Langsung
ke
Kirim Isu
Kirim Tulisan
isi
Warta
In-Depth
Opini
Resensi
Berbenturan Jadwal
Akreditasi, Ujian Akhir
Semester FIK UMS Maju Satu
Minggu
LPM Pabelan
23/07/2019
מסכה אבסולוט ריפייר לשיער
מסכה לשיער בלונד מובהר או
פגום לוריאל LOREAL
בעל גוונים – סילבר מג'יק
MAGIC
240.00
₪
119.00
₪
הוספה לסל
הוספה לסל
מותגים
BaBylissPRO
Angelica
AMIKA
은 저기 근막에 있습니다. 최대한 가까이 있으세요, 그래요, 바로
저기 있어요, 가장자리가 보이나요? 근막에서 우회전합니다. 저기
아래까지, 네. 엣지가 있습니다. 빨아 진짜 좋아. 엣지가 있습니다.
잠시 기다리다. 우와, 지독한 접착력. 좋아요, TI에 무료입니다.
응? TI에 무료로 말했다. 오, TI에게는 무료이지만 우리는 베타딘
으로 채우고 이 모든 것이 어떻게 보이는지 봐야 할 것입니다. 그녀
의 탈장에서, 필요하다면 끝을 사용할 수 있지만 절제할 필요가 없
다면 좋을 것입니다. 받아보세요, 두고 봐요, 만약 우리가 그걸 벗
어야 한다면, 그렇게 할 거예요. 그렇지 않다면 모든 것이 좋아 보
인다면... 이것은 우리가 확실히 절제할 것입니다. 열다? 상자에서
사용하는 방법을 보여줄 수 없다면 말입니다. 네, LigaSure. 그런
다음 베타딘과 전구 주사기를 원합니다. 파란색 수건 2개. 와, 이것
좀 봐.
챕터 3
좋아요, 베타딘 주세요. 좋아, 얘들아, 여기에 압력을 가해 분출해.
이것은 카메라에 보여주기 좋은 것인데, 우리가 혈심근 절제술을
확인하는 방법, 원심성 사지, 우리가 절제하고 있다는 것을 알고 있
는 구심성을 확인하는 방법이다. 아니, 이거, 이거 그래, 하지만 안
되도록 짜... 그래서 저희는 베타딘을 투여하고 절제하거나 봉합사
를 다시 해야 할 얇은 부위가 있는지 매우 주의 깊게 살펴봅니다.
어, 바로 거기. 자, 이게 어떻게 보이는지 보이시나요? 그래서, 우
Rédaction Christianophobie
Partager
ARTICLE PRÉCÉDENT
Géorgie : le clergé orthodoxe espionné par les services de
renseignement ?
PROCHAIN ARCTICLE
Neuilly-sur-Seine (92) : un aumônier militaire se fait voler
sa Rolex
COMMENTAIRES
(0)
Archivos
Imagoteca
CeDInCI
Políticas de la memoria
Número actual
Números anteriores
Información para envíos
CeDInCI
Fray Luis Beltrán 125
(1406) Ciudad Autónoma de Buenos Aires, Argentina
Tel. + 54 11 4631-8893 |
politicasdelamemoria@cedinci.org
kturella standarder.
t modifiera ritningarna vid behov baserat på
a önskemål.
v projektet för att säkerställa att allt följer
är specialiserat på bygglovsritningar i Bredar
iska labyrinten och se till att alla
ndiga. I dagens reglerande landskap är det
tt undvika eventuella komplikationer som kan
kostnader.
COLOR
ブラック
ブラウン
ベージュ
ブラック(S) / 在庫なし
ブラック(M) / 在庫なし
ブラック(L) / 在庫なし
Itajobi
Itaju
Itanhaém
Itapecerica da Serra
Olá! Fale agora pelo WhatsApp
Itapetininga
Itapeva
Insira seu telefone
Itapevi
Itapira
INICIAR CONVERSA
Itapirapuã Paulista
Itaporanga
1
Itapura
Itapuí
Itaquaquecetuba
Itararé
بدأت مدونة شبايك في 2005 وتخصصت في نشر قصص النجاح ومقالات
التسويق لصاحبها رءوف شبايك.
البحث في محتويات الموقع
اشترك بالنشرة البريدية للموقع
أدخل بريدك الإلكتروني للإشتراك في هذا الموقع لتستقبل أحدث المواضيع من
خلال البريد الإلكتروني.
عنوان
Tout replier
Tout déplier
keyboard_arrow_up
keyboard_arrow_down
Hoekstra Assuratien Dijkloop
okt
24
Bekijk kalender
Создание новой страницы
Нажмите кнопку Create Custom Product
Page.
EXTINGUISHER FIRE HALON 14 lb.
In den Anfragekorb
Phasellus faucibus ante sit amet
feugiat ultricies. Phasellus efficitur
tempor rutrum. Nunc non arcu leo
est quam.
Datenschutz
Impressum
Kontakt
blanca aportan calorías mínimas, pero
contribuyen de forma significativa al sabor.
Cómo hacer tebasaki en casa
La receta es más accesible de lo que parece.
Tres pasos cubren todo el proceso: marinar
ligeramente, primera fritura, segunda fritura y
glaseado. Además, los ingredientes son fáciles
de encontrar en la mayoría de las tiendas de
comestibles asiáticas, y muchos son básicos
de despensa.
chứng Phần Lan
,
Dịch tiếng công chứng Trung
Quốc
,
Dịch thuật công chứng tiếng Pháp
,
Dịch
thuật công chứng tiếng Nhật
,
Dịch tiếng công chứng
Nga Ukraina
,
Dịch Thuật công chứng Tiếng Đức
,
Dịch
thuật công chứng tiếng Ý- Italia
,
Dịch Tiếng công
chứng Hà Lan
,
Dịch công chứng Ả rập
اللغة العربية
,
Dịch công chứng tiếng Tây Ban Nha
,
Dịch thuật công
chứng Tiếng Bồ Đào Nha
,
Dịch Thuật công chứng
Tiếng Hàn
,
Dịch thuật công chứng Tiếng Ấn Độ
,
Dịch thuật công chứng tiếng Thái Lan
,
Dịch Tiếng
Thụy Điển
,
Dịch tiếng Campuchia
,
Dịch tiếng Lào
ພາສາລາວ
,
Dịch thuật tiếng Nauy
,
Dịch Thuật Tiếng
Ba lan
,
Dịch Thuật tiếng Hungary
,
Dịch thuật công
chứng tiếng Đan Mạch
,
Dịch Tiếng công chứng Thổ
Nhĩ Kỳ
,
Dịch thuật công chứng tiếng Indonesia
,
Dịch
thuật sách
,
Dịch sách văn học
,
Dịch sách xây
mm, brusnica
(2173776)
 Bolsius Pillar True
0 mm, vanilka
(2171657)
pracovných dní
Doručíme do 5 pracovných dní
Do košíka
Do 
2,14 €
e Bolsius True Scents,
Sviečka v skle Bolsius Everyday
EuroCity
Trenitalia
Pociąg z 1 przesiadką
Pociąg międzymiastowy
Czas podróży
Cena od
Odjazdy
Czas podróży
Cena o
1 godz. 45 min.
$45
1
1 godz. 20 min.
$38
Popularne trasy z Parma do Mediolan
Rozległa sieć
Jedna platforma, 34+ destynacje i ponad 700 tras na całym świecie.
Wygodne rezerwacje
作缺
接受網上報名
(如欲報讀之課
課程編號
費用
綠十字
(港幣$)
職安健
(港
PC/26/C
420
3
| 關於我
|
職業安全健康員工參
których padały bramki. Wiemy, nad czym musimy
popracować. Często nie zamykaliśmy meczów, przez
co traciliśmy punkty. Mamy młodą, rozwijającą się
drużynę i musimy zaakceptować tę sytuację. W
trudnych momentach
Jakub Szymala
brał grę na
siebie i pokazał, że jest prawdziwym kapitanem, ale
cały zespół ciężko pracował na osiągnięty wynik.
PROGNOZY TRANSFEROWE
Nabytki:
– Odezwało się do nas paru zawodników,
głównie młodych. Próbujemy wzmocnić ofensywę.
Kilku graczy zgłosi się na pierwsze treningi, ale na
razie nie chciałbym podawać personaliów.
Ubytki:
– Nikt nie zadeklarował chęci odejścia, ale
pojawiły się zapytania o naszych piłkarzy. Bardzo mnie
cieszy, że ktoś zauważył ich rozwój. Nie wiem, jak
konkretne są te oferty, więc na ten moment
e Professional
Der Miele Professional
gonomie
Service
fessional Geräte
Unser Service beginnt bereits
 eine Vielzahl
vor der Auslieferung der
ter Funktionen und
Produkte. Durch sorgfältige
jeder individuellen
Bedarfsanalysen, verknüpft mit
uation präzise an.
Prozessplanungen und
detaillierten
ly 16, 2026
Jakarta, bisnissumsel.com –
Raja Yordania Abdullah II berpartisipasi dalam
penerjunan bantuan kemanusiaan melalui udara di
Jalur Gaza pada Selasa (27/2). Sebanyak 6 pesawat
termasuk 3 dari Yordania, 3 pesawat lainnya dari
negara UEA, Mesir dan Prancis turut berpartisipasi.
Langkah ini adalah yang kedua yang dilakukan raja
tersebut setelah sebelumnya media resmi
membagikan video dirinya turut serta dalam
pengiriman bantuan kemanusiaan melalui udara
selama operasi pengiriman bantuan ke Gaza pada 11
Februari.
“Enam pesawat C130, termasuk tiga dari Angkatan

^^^^

#### Work to be completed:
Please go through the data above and copy each line that has the word "bantuan".

#### Expected answer:
penerjunan bantuan kemanusiaan melalui udara di
pengiriman bantuan kemanusiaan melalui udara
selama operasi pengiriman bantuan ke Gaza pada 11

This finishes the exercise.